Friday, December 15, 2006

Do you have the means to commit suicide?



Y'know when you're a kid and somebody makes that ol' joke about how they're going to get you committed to an insane asylum? Or was that only me that got hit with that one?

It's not as far fetched as you might imagine.

Two years ago Andre Blais, 43, of Pointe aux Trembles, got really really drunk. Twenty four beers drunk. And he sniffed a line or two. When he returned home he got lonely so he called up Tel-Aide. A recording said that the service was not available and it offered another number for those emergency cases inclined to suicide. Blais, the drunken welfare recipient, didn't entirely grasp that he was now dialing the Suicide-Action line.
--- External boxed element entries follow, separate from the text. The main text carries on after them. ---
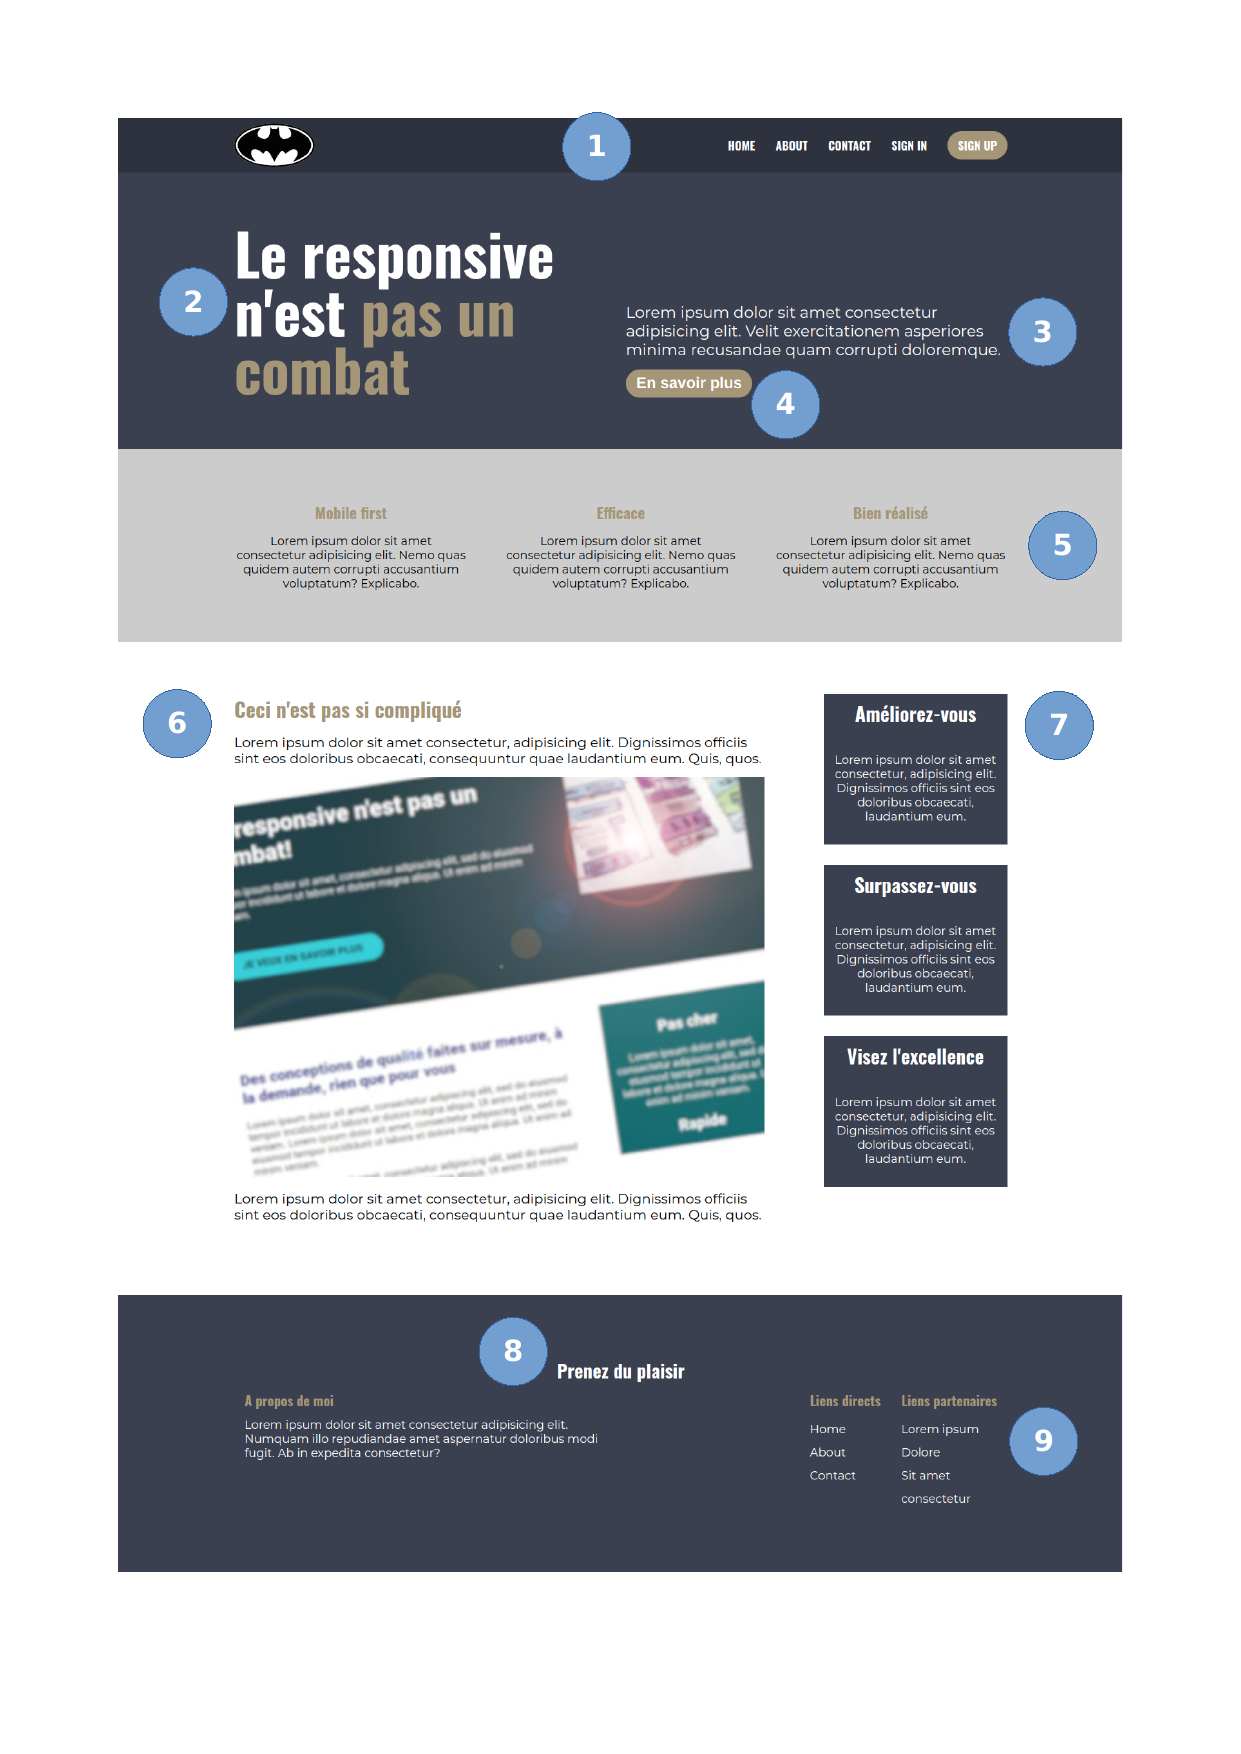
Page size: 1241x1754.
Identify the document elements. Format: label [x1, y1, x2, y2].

picture [118, 118, 1123, 1572]
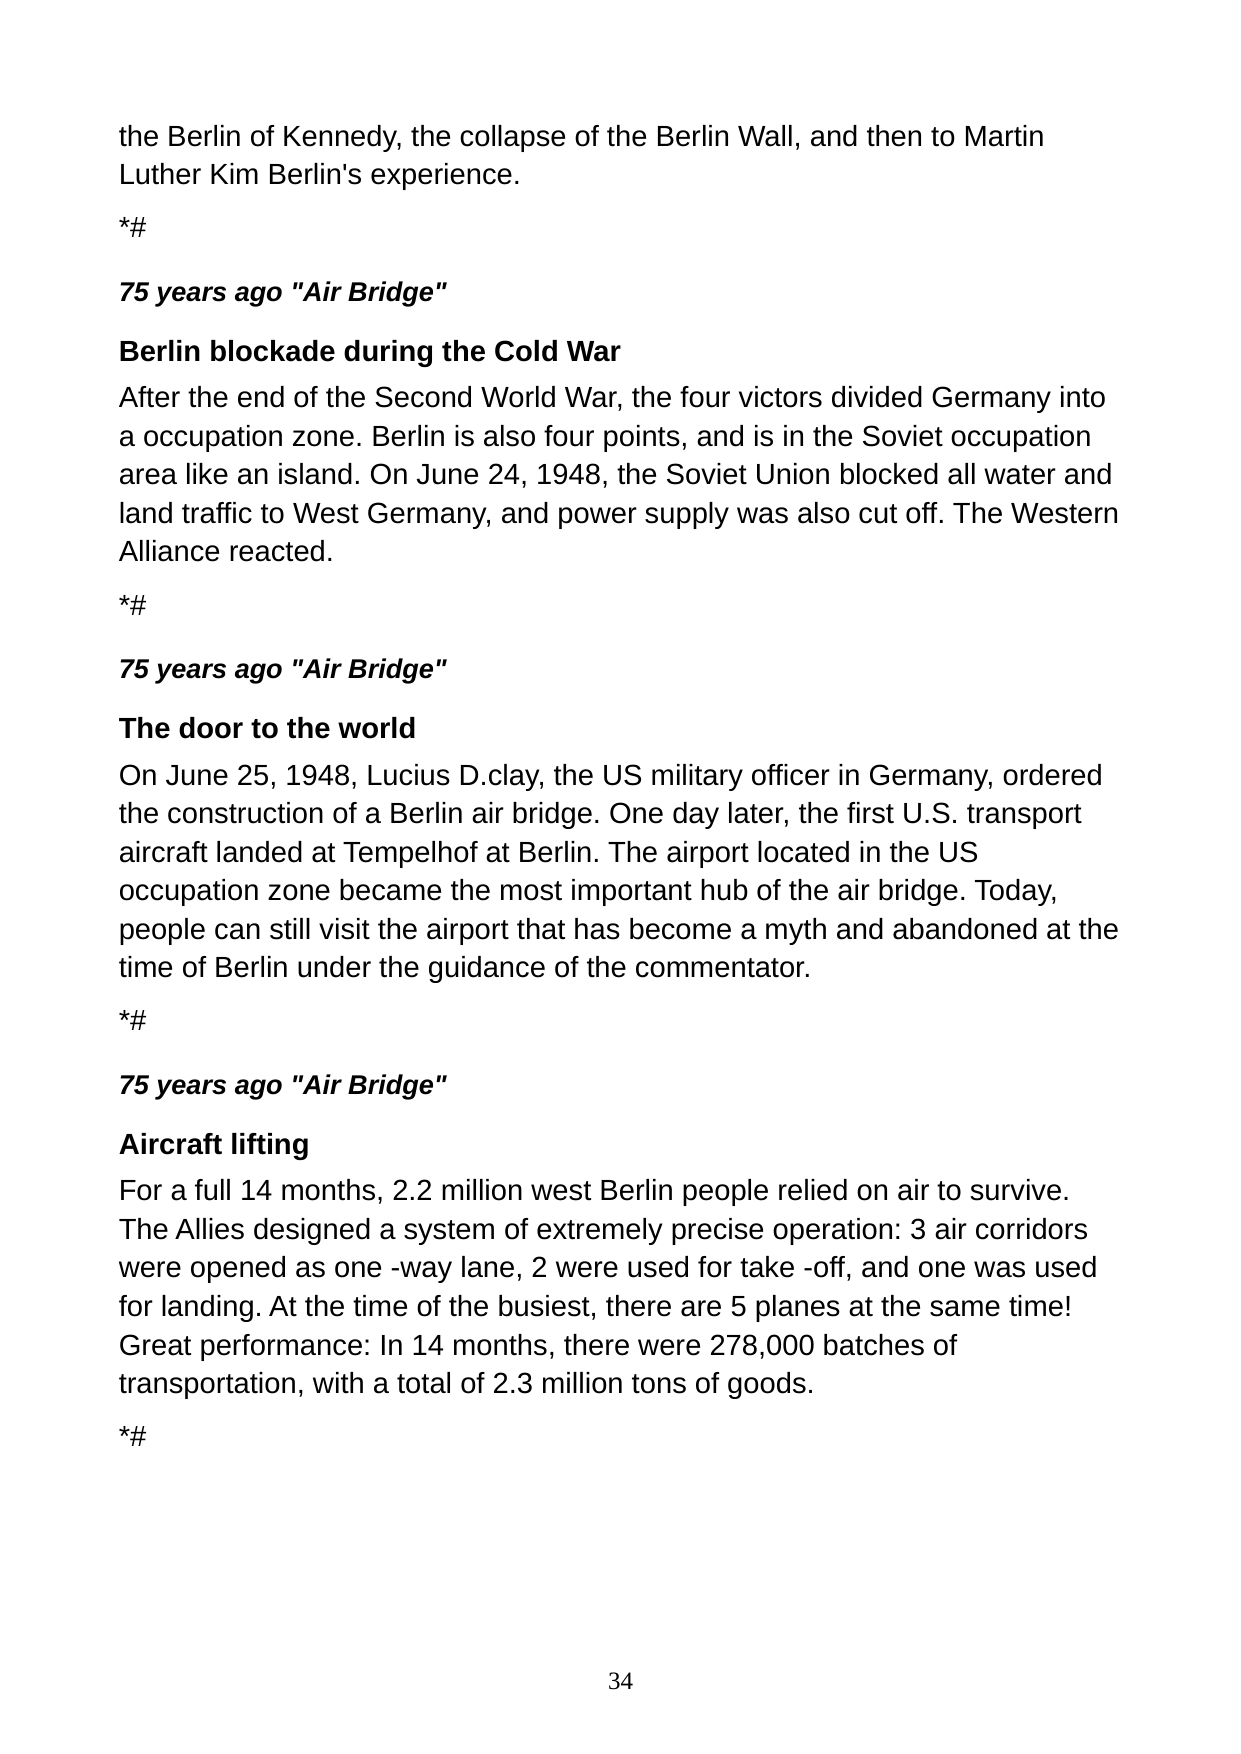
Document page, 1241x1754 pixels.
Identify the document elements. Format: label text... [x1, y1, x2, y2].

text On June 25, 1948, Lucius D.clay, the US military officer in Germany, ordered the construction of a Berlin air bridge. One day later, the first U.S. transport aircraft landed at Tempelhof at Berlin. The airport located in the US occupation zone became the most important hub of the air bridge. Today, people can still visit the airport that has become a myth and abandoned at the time of Berlin under the guidance of the commentator. [118, 757, 1122, 984]
subtitle Aircraft lifting [118, 1127, 1122, 1161]
subtitle Berlin blockade during the Cold War [118, 334, 1122, 368]
text *# [118, 1003, 1122, 1037]
text *# [118, 1419, 1122, 1453]
subtitle 75 years ago "Air Bridge" [118, 276, 1122, 307]
text *# [118, 587, 1122, 621]
text After the end of the Second World War, the four victors divided Germany into a occupation zone. Berlin is also four points, and is in the Soviet occupation area like an island. On June 24, 1948, the Soviet Union blocked all water and land traffic to West Germany, and power supply was also cut off. The Western Alliance reacted. [118, 380, 1122, 568]
text For a full 14 months, 2.2 million west Berlin people relied on air to survive. The Allies designed a system of extremely precise operation: 3 air corridors were opened as one -way lane, 2 were used for take -off, and one was used for landing. At the time of the busiest, there are 5 planes at the same time!Great performance: In 14 months, there were 278,000 batches of transportation, with a total of 2.3 million tons of goods. [118, 1173, 1122, 1399]
subtitle The door to the world [118, 711, 1122, 745]
subtitle 75 years ago "Air Bridge" [118, 1069, 1122, 1100]
subtitle 75 years ago "Air Bridge" [118, 653, 1122, 684]
text the Berlin of Kennedy, the collapse of the Berlin Wall, and then to Martin Luther Kim Berlin's experience. [118, 118, 1122, 191]
text *# [118, 210, 1122, 244]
The attendant asked him a couple of questions, such as : "do you have the means to commit suicide?" His incoherent utterances weren't satisfactory, so the attendant told him, "we're sending an ambulance to your home within five minutes." Blais was incredulous. "What? No, I'm okay, I'm not suicidal."   Soon the ambulance people came with cops and brought him to the Santa Cabrini hospital in St. Leonard where he was forced to lie on a cot in the hallway for 15 straight hours.
  He decided that was enough, he unplugged his IV and hauled tail back home.
   When he arrived home it was a major fiasco. He soon found 15 cop cars outside his home and the cops were banging on his door. They marched into his home as if he were a dangerous terrorist. They found him terrified, cowering in the closet and took him away again, this time to a hard core insane asylum, the Louis Hypolite Lafontaine Hospital.
   This time he was quickly evaluated and released. Blais later fileda complaint to the police ethics committee but it was refused.
   When I told this story to a friend who reports for La Presse, he told me that he heard a similar story from a dancer at Cleopatra's. Her boyfriend called the suicide patrol on her needlessly and she was hauled away, forced to pay $150 in ambulance fees for her troubles.
   Since 1994 the ambulance staff have the power of discretion over whether you're suicidal or not. They decide by looking at you upon arrival. Suicide Action hauls off about three callers a day based on their calls. They say that they have a bulletin board covered with thank you notes, so mostly people are happy with what they do.